The voices barely even register with him at first because he's still so lost in a post-orgasmic haze that oftens just puts hims to sleep when they're in their own bed; but then Joel's hiding his face in Spencer's shoulder, and Spencer realizes that they're far, far too close to being caught. For all the times they've gotten so caught up in each other to care about anyone else, they've only been walked in on the one time, by Charlotte, and Spencer supposes--quite resignedly--that it would only be appropriate for Joel's parents to be the next ones to find them in a compromising position. It's very much the last things, he'd rather have Charlotte catch them having sex a thousand times over than have his in-laws find a scene like this, but he can't help but bite down hard on his lip to suppress a laugh when he feels Joel's shoulders shaking next to him.

"Oh, god," he whispers, the start of a snort escaping him before he claps a hand over his mouth, shaking his head hard enough for his hair to whip back and forth. He can hear Huxley trotting along, imagines that their puppy is probably leaping from the ground for Ellie and Brian's attention right about now, and the blush that creeps across his cheeks at the mention of how many times Joel's parents had gone to bed makes him feel like he's coming awfully close to dying of embarrassment. He looks to Joel, jaw dropped in horrified shock but eyes sparkling with amusement, until Brian speaks again. The mock horror fades from his expression, and he doesn't know what to do with the things he's hearing.

Ellie and Brian like him, Spencer has been comfortable with that as fact since the day they'd all met, but to know that this is how they feel about him fills him with overhwelming gratitude that they had trusted him so easily with their son. He knows that Ellie had had her reservations at first, no matter what the cause, but she and Brian both have welcomed him into their family with open arms and Spencer has only admitted to Joel that the first day they'd had them at the house, Spencer had gone into the bathroom just to cry with relief. It's not as if he'd expected them to lecture them, treat them like they'd made a horrible decision by getting married, make them feel horribly guilty for not inviting them; but he hadn't known what to expect so when Brian had announced how pleased he was to have "two gay sons," Spencer had laughed so hard that he'd been sure he'd pull something.

It had been after dinner that he'd had to excuse himself because sitting at that dining room table, the one he'd eaten at with his own mother and brother for twenty-one years, had hit him so suddenly that it had overwhelmed him. Two years has felt like two lifetimes without a family to call his own and when he'd married Joel, he'd all but overlooked the fact that he was going to be adopted into another.

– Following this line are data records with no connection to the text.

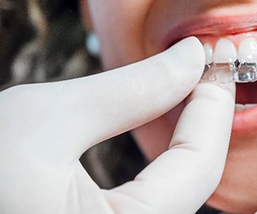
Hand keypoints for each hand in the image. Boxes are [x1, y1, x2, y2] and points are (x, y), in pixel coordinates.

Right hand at [0, 37, 235, 213]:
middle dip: (207, 126)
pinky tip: (168, 134)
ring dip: (194, 144)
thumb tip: (188, 58)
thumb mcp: (43, 121)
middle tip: (206, 77)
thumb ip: (128, 91)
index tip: (214, 65)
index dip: (213, 110)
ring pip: (182, 195)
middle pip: (197, 185)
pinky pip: (158, 204)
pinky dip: (170, 166)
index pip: (198, 168)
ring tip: (190, 97)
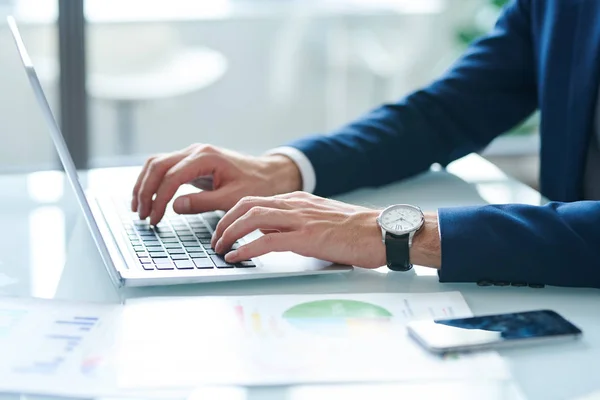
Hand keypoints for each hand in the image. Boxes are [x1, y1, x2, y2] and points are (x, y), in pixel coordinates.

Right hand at [131, 144, 301, 224]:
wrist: (269, 174)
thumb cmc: (256, 185)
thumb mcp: (232, 198)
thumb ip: (203, 202)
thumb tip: (174, 206)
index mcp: (206, 157)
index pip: (172, 177)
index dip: (159, 199)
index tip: (154, 218)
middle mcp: (195, 151)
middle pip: (157, 165)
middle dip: (145, 190)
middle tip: (142, 215)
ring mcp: (192, 154)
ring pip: (157, 164)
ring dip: (144, 184)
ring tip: (139, 208)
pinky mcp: (191, 162)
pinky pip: (165, 168)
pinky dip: (153, 181)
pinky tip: (149, 198)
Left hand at [211, 191, 386, 267]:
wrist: (383, 231)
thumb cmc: (357, 230)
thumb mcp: (322, 219)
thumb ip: (299, 223)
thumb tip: (277, 235)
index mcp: (298, 200)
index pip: (256, 200)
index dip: (234, 213)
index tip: (224, 228)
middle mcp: (296, 204)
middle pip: (247, 205)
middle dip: (224, 221)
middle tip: (215, 239)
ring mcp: (300, 219)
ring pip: (252, 218)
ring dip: (229, 233)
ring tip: (220, 248)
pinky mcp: (307, 237)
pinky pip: (267, 240)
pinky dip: (246, 248)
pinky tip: (236, 257)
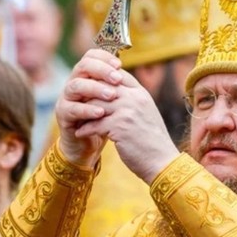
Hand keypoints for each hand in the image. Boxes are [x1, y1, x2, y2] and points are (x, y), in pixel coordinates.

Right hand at [54, 49, 123, 167]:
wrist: (89, 145)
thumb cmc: (104, 120)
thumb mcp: (113, 101)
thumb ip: (117, 86)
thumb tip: (125, 70)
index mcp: (86, 76)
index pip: (91, 56)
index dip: (104, 58)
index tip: (119, 65)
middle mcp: (74, 83)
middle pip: (82, 66)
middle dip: (101, 70)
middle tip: (117, 78)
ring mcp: (66, 98)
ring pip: (75, 85)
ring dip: (94, 88)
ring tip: (111, 95)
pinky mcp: (62, 115)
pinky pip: (71, 108)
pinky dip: (87, 109)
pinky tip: (101, 113)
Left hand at [74, 66, 180, 183]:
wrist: (162, 161)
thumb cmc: (152, 141)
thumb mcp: (146, 114)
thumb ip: (132, 101)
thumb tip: (113, 94)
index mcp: (141, 94)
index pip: (117, 75)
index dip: (101, 80)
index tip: (88, 88)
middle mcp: (135, 98)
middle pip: (103, 86)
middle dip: (87, 94)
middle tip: (75, 102)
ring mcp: (127, 111)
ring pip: (95, 103)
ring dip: (83, 112)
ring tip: (75, 118)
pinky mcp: (120, 126)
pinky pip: (94, 123)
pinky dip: (85, 128)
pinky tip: (80, 132)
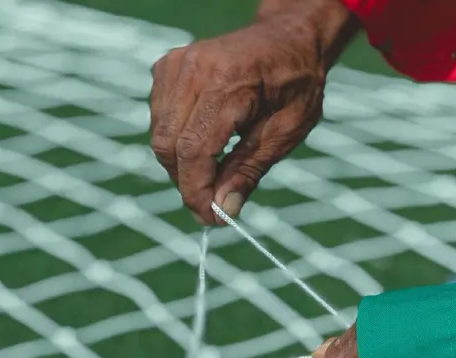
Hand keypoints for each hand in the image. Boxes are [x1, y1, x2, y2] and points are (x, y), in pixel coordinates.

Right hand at [149, 2, 357, 225]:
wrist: (289, 39)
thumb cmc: (296, 84)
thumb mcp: (285, 133)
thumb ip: (249, 170)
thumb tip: (224, 209)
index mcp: (229, 82)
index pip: (194, 150)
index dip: (197, 191)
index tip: (211, 220)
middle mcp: (194, 69)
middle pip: (169, 145)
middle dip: (187, 183)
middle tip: (211, 207)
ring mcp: (176, 65)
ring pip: (160, 134)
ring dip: (180, 166)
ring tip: (212, 178)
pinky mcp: (167, 67)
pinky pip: (159, 118)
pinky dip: (176, 143)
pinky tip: (203, 149)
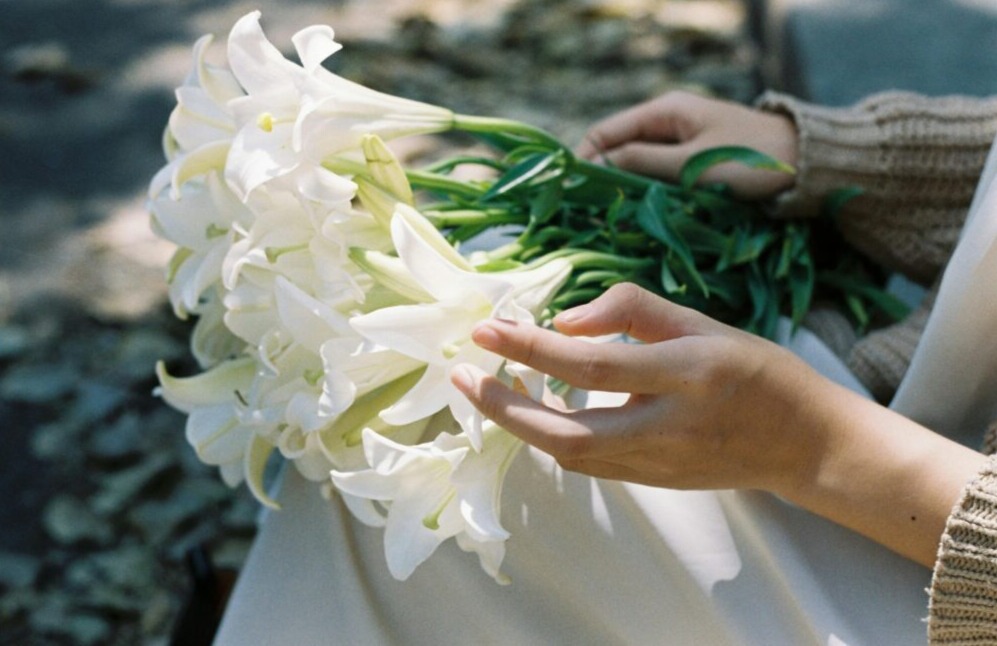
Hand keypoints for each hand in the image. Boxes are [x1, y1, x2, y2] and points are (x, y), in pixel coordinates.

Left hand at [451, 283, 823, 494]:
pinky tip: (533, 411)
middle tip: (462, 377)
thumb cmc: (755, 371)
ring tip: (489, 389)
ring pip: (573, 456)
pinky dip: (553, 437)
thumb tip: (563, 321)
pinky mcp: (656, 484)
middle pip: (569, 432)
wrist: (803, 442)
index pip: (594, 365)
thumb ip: (630, 312)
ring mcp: (662, 464)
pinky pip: (590, 464)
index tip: (486, 330)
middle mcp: (672, 426)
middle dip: (505, 408)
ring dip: (520, 425)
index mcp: (689, 374)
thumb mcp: (701, 323)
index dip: (533, 347)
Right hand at [576, 91, 798, 199]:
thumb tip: (599, 165)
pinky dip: (644, 192)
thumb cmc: (750, 160)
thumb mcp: (691, 164)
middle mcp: (669, 122)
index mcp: (665, 111)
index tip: (567, 191)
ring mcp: (682, 143)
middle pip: (619, 148)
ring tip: (605, 217)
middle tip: (583, 211)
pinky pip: (658, 176)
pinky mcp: (694, 163)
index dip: (582, 159)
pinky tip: (636, 214)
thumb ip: (643, 162)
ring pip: (637, 165)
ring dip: (622, 188)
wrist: (806, 165)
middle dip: (599, 176)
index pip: (606, 131)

"Spencer's a good man," Ellie is saying, her voice softening, and Spencer is sure that he'll never be able to speak again because his chest is swelling with emotion and his heart feels like it's beating in his throat. "And he's good for Joel. All this time, I've been hoping that Joel would find the right girl, and he's had the right man in front of him all along."

Spencer squeezes his husband's thigh gently, pressing a kiss to Joel's temple and whispering, "I love you so much" in his husband's ear. He'll do anything to keep Joel happy, to make sure that he lives up to everything Brian and Ellie think him to be, and it's a promise he'll make gladly. It's easy with Joel. It's easy to want to be a better man, to be the best man, because his husband deserves no less. His husband deserves the world.